The men fled in Nelms' car, left the turnpike, and eventually drove
north, where another patrol trooper spotted the car about 20 miles
(32 kilometers) northwest of where O'Brien died. Nelms' car and the
trooper's collided in a pasture, and a gun battle ensued.
Nelms denied he was the shooter, but jurors convicted him and Myrick
of murder, aggravated kidnapping and other charges during a joint
trial.
Nelms served most of his sentence in maximum-security prisons but
was transferred to a lower-security facility in 2023. Online
Department of Corrections records show four disciplinary reports
against him from 1996 to 2017, the last for disobeying orders.
Thompson said Nelms works in the prison laundry.
Kansas changes how parole decisions are made
When Nelms sought parole in 2011, decisions were made by a
three-member parole board appointed by the governor, subject to
state Senate confirmation. That same year, Republican Gov.
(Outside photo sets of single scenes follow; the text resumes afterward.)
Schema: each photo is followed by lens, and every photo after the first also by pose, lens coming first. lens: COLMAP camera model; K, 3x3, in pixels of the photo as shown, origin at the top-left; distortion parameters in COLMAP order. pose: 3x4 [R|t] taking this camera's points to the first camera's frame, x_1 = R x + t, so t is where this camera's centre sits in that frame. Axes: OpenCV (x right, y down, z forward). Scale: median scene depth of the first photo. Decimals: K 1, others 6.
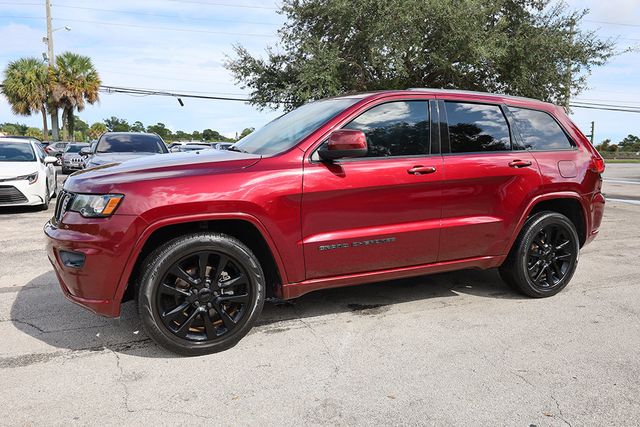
lens RADIAL K [[472.9, 0, 320.0], [0, 472.9, 213.5], [0, 0, 1]] dist [0.004739, -0.002587]
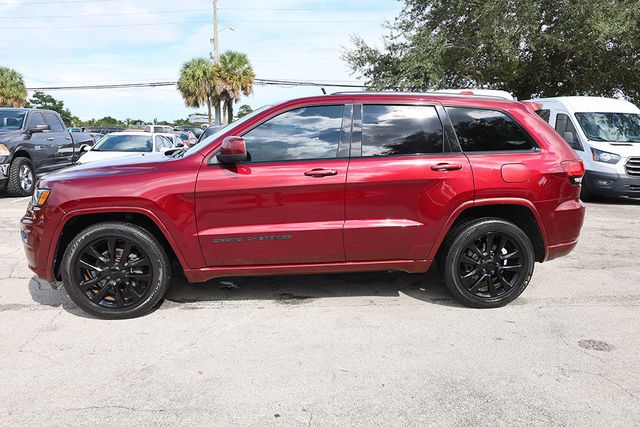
lens RADIAL K [[472.9, 0, 320.0], [0, 472.9, 213.5], [0, 0, 1]] dist [0.004739, -0.002587]
pose [[0.944150, 0.049688, -0.325749, 0.288823], [-0.039630, 0.998513, 0.037446, -0.021428], [0.327125, -0.022445, 0.944714, 0.001057]]
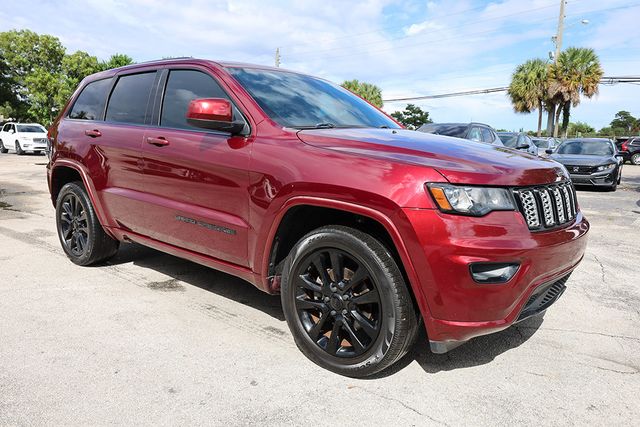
lens RADIAL K [[472.9, 0, 320.0], [0, 472.9, 213.5], [0, 0, 1]] dist [0.004739, -0.002587]
pose [[0.475313, 0.137320, -0.869034, 0.634834], [-0.133443, 0.987569, 0.083065, -0.045231], [0.869638, 0.076485, 0.487729, 0.432942]]
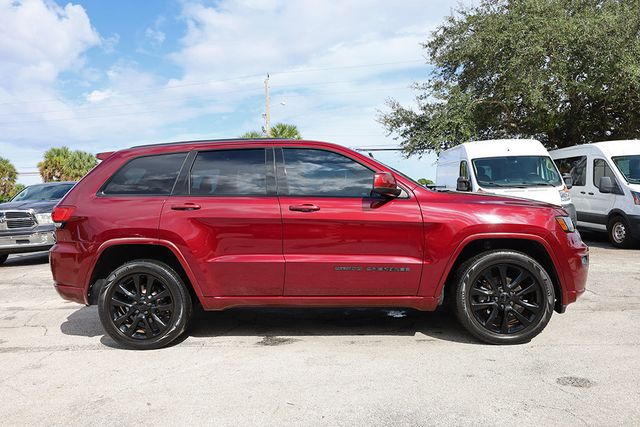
lens RADIAL K [[472.9, 0, 320.0], [0, 472.9, 213.5], [0, 0, 1]] dist [0.004739, -0.002587]
pose [[0.895821, -0.034628, -0.443064, 0.391907], [-0.010713, 0.994987, -0.099424, 0.010447], [0.444286, 0.093813, 0.890960, 0.034243]]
Sam
Brownback issued an executive order abolishing the parole board in
favor of a panel of Department of Corrections employees.
Brownback said the move would save the state $500,000 a year, and
sentencing laws after 1993 limited parole. Critics worried that the
department's board would release inmates just to avoid prison
overcrowding, and Kelly, then a state senator, called the change “a
really bad idea.”
Masterson, the current Senate president, backed the change in 2011
but said Friday that it “has not functioned as intended" and that he
would work for changes to see that the review board members “rightly
answer to the people of Kansas.”
Democratic state Rep. Tom Sawyer, who reviewed Nelms' case as a
parole board member from 2009 through June 2011, said the board
sometimes rejected parole when corrections officials recommended.
Now, he said, the process is “all in-house.”
As for Nelms, Sawyer said, “I think it’s highly unlikely the parole
board would have let him go, based on my experience.”